> [RECORD EXTRACTS]
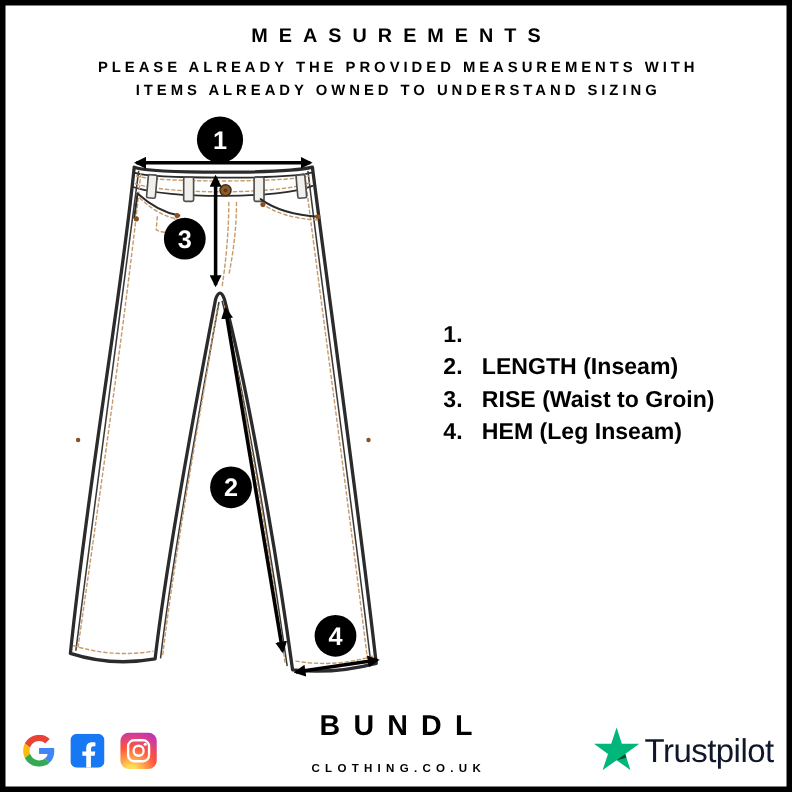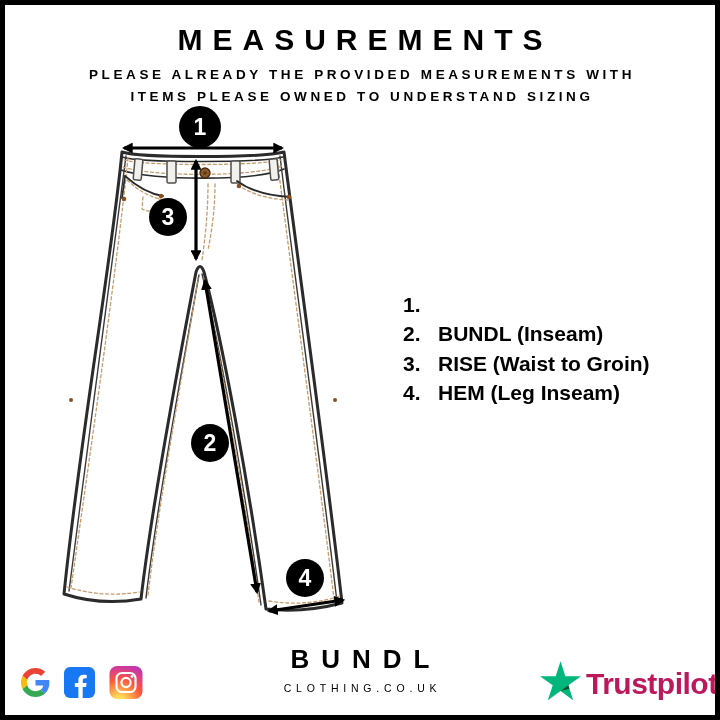--- a/index.html
+++ b/index.html
@@ -12,7 +12,7 @@
 
   
   .hdr{position:absolute;top:22px;left:0;width:720px;text-align:center;}
-  .title{font-size:30px;font-weight:700;letter-spacing:10px;padding-left:10px;line-height:1.2;}
+  .title{font-size:18px;font-weight:700;letter-spacing:10px;padding-left:10px;line-height:1.2;}
   .subtitle{margin-top:6px;font-size:13.5px;font-weight:700;letter-spacing:3.6px;padding-left:4px;line-height:21.5px;}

> [TASK ITEM]
Each entry needs to be returned verbatim, with its pictures left out.

> [REPLY TO THE TASK]
--- a/index.html
+++ b/index.html
@@ -12,7 +12,7 @@
 
   
   .hdr{position:absolute;top:22px;left:0;width:720px;text-align:center;}
-  .title{font-size:30px;font-weight:700;letter-spacing:10px;padding-left:10px;line-height:1.2;}
+  .title{font-size:18px;font-weight:700;letter-spacing:10px;padding-left:10px;line-height:1.2;}
   .subtitle{margin-top:6px;font-size:13.5px;font-weight:700;letter-spacing:3.6px;padding-left:4px;line-height:21.5px;}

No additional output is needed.